**TASK DETAILS**: In the entries below, find the line with "te conocí, siempre" and the line with "Pontosan ezt kínálja". Return those two lines and all lines between them, exactly.

**RECORDS FOR PROCESSING**:

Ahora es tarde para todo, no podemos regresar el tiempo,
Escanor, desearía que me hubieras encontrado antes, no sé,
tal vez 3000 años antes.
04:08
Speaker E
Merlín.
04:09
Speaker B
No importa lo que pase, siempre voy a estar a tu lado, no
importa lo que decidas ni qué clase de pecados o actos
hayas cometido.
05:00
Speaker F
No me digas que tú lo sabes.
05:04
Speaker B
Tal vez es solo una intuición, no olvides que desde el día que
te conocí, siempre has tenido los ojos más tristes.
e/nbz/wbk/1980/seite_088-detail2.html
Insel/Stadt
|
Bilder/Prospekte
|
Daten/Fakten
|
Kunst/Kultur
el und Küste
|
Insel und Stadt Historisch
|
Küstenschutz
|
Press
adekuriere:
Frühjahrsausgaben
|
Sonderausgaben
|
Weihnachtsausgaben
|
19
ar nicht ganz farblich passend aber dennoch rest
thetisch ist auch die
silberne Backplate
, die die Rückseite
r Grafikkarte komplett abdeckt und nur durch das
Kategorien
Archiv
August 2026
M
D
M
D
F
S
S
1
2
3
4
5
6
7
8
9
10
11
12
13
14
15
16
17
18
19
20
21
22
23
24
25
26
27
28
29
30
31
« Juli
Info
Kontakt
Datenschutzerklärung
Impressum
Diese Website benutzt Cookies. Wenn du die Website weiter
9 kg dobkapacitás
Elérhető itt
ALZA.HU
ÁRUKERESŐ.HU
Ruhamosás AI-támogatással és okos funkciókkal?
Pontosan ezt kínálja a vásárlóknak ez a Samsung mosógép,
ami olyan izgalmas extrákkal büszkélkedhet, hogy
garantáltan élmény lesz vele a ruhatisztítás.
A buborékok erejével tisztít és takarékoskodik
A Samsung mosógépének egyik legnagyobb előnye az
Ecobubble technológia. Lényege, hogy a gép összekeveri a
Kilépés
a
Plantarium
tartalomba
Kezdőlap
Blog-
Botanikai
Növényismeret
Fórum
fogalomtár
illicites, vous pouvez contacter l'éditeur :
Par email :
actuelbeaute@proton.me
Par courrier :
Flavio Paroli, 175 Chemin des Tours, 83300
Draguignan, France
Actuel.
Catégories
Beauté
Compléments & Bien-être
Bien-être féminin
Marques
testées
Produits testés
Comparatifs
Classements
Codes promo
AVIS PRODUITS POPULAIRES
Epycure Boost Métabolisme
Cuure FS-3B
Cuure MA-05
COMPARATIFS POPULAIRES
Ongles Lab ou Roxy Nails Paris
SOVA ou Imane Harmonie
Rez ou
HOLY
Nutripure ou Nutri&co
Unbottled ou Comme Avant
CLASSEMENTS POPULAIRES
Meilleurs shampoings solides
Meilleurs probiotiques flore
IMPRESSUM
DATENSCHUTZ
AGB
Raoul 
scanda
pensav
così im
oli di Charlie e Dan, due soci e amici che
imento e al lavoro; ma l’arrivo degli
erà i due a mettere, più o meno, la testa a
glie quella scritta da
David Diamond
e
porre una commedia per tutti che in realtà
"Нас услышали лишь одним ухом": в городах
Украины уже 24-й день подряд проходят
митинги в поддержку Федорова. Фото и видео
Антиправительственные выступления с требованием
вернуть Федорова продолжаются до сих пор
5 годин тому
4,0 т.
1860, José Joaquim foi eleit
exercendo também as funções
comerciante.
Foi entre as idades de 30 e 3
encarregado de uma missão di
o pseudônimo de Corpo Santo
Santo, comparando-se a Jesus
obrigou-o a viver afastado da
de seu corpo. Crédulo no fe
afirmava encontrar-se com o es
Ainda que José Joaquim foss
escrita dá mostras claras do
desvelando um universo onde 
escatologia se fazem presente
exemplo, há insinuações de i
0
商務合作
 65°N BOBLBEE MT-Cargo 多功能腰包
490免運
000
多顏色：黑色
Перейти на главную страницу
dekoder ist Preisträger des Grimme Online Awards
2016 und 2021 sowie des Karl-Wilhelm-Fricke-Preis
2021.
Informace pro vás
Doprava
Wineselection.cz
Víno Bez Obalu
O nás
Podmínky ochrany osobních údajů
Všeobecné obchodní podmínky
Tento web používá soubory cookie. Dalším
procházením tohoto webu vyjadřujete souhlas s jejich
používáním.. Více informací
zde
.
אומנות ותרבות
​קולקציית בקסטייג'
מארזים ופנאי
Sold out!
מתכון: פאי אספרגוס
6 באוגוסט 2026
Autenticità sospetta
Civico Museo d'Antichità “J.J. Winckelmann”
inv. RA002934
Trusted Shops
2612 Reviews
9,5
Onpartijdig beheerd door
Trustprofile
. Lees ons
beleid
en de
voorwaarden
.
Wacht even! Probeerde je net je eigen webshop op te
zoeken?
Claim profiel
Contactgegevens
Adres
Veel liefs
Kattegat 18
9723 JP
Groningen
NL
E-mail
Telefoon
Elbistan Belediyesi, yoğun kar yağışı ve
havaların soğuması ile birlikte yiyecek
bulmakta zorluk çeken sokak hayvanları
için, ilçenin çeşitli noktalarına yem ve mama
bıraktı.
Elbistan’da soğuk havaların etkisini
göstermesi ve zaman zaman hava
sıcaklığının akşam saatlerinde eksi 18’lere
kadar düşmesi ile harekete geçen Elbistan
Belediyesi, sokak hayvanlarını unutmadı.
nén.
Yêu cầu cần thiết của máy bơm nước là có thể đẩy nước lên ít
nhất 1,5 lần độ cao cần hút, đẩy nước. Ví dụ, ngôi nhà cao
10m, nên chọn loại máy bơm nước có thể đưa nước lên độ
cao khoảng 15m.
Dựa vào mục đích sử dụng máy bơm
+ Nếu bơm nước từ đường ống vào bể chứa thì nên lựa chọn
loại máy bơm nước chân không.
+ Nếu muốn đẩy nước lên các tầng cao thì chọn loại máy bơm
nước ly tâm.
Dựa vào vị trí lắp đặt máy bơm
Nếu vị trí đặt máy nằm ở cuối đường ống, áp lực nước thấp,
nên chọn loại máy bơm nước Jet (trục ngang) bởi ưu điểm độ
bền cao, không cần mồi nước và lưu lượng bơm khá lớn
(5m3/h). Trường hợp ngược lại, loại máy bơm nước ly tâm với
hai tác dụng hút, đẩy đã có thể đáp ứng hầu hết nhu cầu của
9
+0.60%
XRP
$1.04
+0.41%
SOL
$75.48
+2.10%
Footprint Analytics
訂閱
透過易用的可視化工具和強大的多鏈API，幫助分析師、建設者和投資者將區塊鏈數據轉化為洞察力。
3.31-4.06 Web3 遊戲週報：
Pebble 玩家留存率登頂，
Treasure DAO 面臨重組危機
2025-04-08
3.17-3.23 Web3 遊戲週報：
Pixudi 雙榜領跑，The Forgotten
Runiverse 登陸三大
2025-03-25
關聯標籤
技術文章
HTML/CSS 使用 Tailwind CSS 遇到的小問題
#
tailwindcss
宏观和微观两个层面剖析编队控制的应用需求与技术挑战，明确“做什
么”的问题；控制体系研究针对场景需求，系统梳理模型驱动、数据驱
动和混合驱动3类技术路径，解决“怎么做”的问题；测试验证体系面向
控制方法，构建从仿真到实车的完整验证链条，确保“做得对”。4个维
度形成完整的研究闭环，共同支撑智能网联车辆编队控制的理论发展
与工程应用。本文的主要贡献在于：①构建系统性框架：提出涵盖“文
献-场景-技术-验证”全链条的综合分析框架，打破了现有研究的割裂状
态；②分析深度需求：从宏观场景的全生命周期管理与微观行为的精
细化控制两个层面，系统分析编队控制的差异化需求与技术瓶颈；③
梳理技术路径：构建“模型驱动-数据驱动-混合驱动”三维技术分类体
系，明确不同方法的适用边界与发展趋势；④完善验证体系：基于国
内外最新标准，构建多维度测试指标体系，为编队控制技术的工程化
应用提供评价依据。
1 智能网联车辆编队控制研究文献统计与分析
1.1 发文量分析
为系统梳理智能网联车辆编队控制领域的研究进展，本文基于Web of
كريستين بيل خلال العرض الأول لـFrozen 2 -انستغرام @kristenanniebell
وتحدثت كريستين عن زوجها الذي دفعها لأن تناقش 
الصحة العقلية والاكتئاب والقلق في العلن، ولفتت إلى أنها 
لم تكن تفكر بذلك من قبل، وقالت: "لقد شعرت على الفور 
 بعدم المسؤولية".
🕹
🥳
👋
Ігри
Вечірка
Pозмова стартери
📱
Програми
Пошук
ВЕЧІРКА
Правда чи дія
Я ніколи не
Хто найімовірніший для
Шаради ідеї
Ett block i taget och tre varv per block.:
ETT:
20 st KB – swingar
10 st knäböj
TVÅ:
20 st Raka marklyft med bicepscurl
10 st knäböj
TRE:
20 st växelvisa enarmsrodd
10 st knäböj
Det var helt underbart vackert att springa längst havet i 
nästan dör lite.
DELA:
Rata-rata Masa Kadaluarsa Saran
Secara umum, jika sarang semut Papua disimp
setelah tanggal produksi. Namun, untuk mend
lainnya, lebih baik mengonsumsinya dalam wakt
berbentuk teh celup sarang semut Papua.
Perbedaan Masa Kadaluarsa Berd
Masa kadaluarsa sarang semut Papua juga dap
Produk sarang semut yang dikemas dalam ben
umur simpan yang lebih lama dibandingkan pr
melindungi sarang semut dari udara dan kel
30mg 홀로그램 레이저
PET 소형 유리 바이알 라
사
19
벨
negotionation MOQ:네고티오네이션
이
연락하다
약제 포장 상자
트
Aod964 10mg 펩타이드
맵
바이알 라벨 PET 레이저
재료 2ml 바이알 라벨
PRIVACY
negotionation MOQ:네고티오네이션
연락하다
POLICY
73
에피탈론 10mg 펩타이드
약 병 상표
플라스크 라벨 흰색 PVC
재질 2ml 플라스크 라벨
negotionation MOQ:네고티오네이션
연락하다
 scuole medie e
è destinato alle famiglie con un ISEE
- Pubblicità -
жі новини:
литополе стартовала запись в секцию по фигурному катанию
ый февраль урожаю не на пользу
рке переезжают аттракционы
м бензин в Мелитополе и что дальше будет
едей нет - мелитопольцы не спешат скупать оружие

**OUTPUT BELOW**:
te conocí, siempre has tenido los ojos más tristes.
e/nbz/wbk/1980/seite_088-detail2.html
Insel/Stadt
|
Bilder/Prospekte
|
Daten/Fakten
|
Kunst/Kultur
el und Küste
|
Insel und Stadt Historisch
|
Küstenschutz
|
Press
adekuriere:
Frühjahrsausgaben
|
Sonderausgaben
|
Weihnachtsausgaben
|
19
ar nicht ganz farblich passend aber dennoch rest
thetisch ist auch die
silberne Backplate
, die die Rückseite
r Grafikkarte komplett abdeckt und nur durch das
Kategorien
Archiv
August 2026
M
D
M
D
F
S
S
1
2
3
4
5
6
7
8
9
10
11
12
13
14
15
16
17
18
19
20
21
22
23
24
25
26
27
28
29
30
31
« Juli
Info
Kontakt
Datenschutzerklärung
Impressum
Diese Website benutzt Cookies. Wenn du die Website weiter
9 kg dobkapacitás
Elérhető itt
ALZA.HU
ÁRUKERESŐ.HU
Ruhamosás AI-támogatással és okos funkciókkal?
Pontosan ezt kínálja a vásárlóknak ez a Samsung mosógép,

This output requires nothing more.